# Suggestions to find a workshop leak



## RichardG (16 Feb 2020)

My workshop is a converted double garage. I took out the two up and over doors bricked up a plinth and then filled above with timber frame and insulation. On one side I put inward opening pvcu French doors and I’m getting water leaking in and I can’t work out how it’s getting though. I’ve tried a hose and it does leak but it takes a good 30 minutes or more before any water appears. However, it’s hard to work out where it’s failing. The pool of water appears on the floor in the corner.

I resigned myself that I’ll probably have to take the door out in the summer and redo the installation but wondered if anyone had any suggestions as to how it could be leaking and whether I can stop it. Some pictures which will give you some idea what I’m talking about.

Thanks in advance

Richard













Ps. The red line on the drawing is membrane than is under all the batons.


----------



## RichardG (16 Feb 2020)

Here’s the finished workshop.


----------



## toolsntat (16 Feb 2020)

Very nice =D> 
The upvc channel/upstand on the underside/front of the door frame. Is that taking in the water and travelling to the end of the profile ?
Cheers Andy


----------



## Mike Jordan (16 Feb 2020)

My plastic back door has recently started to leak, it seemed to be caused by the water drain holes from the frame getting blocked by grot. Cleaning them out has solved the problem. I can see what appear to be drain holes in yours, are they blocked or perhaps not drilled properly? Must be worth a look and perhaps a drop of water run through.


----------



## RichardG (16 Feb 2020)

toolsntat":wrrele4t said:


> Very nice =D>
> The upvc channel/upstand on the underside/front of the door frame. Is that taking in the water and travelling to the end of the profile ?
> Cheers Andy



Thanks Andy.

I specified an aluminium threshold so it’s not bonded to the upvc and I also though that this may be an issue so I have sealed this to the frame.
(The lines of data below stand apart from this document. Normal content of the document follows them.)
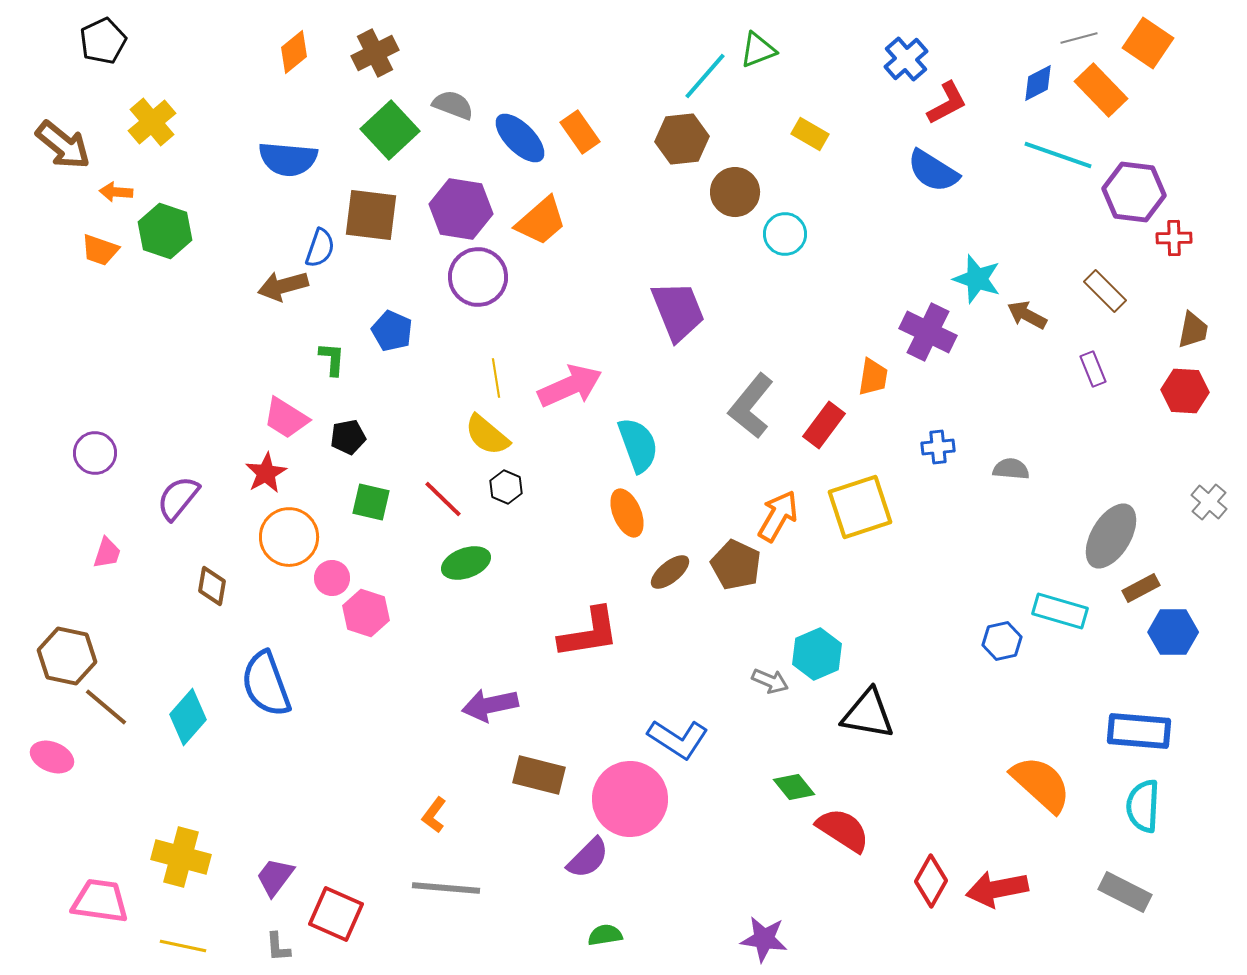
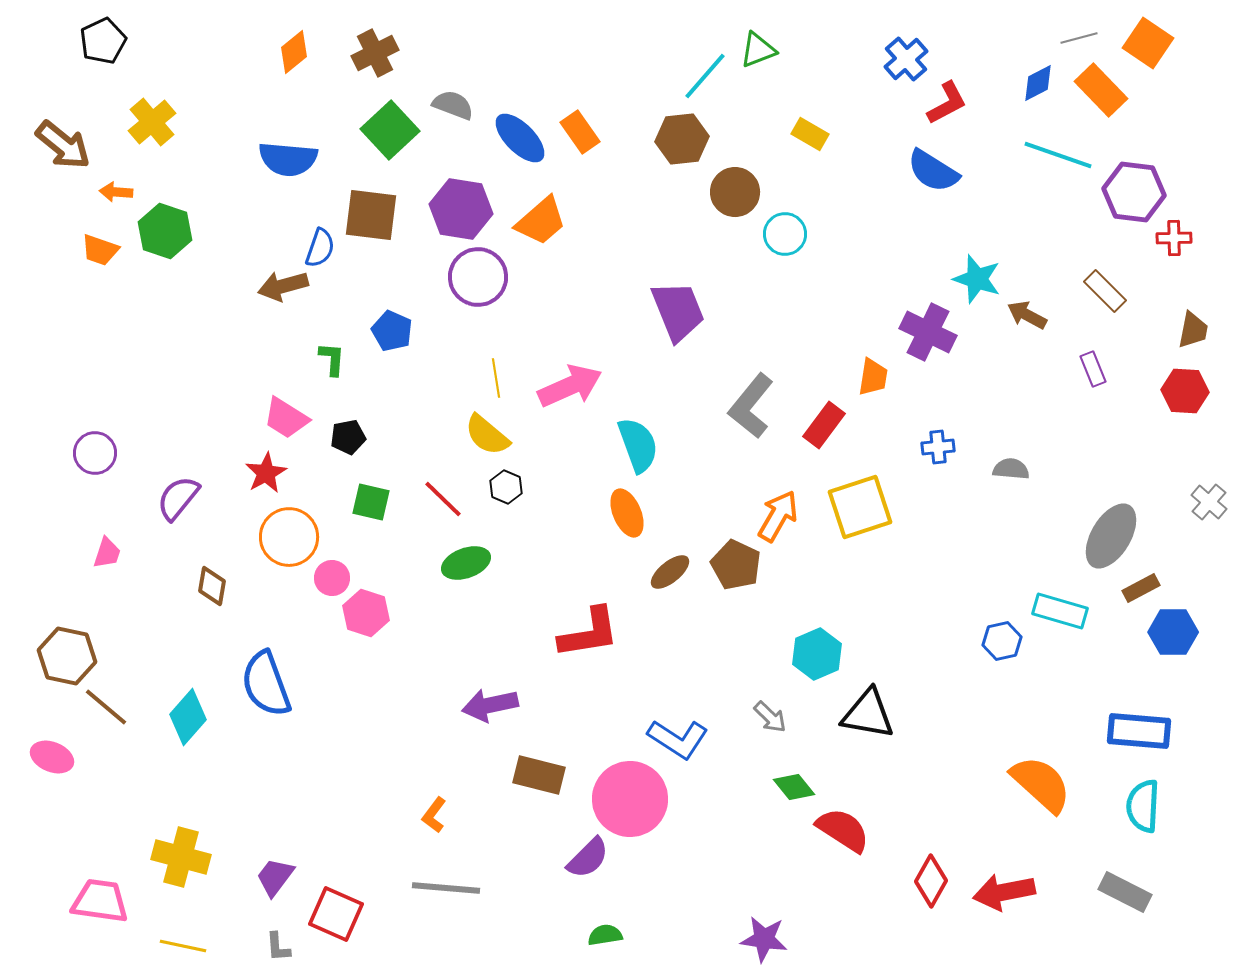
gray arrow at (770, 681): moved 36 px down; rotated 21 degrees clockwise
red arrow at (997, 889): moved 7 px right, 3 px down
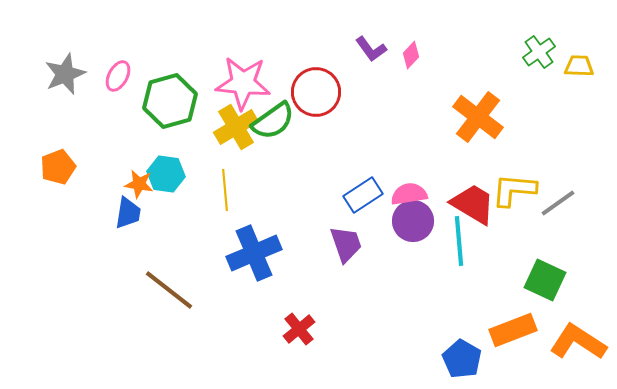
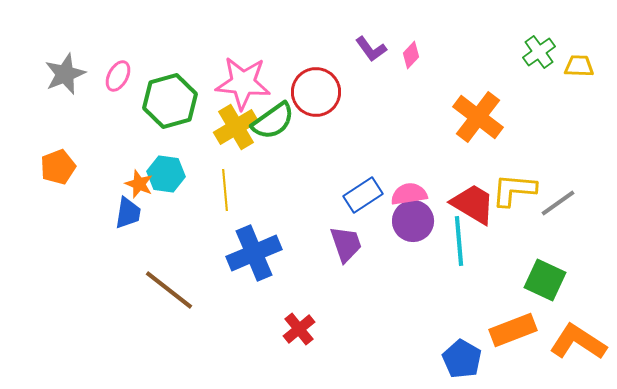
orange star: rotated 12 degrees clockwise
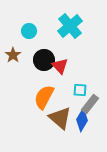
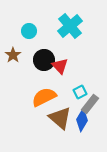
cyan square: moved 2 px down; rotated 32 degrees counterclockwise
orange semicircle: rotated 35 degrees clockwise
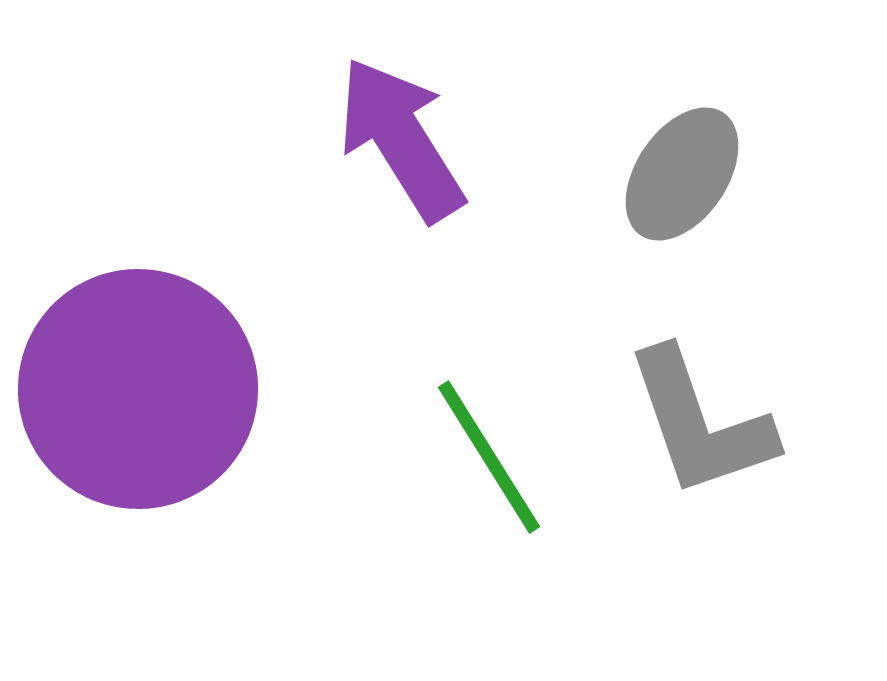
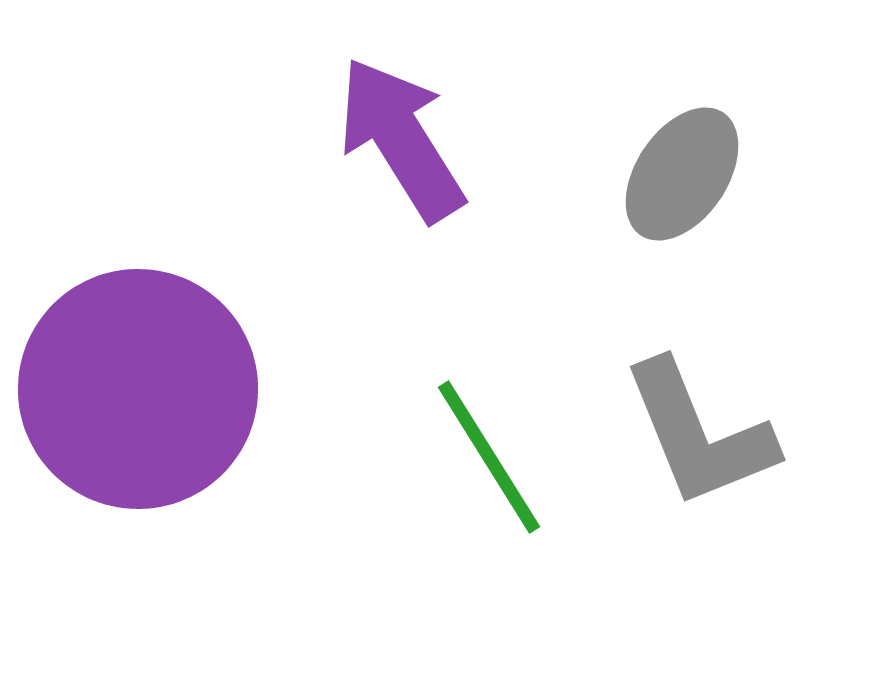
gray L-shape: moved 1 px left, 11 px down; rotated 3 degrees counterclockwise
Didn’t make any difference though  it would be better to have bonded this threshold onto the upvc uprights, indeed the manufacturer may have done this.


----------



## RichardG (16 Feb 2020)

Mike Jordan":3ez6xksd said:


> My plastic back door has recently started to leak, it seemed to be caused by the water drain holes from the frame getting blocked by grot. Cleaning them out has solved the problem. I can see what appear to be drain holes in yours, are they blocked or perhaps not drilled properly? Must be worth a look and perhaps a drop of water run through.



Thanks Mike,

I thought this and as there were only two small holes drilled for drainage and I wondered if they couldn’t cope so have enlarged the existing drainage holes and drilled a third to make sure the water can get out. I have kept an eye on the water in the channel and any that gets in drains away quickly.


----------



## RichardG (16 Feb 2020)

We’ll storm Denis has at least done some good today as my leak was worse than it ever has been so I dug out the foam sealant from the inside and under the threshold. When I fitted the door I stood it on 3 plastic spacers to level it and once it was all fitted I filled the gaps with expanding foam. The water seems to be following one of the spacers but how it’s getting to the other other end is a mystery...


----------



## Plodmore (23 Mar 2020)

Water is a pig to trace back. By the look of it you are only seeing where it appears and not where it's getting in. Your detail looks fine so I would look elsewhere. For my shed it was knots that cunningly shrunk when dry so the weeks spent checking and rechecking the door gasket was wasted....if you have a door gasket query I'm your man


----------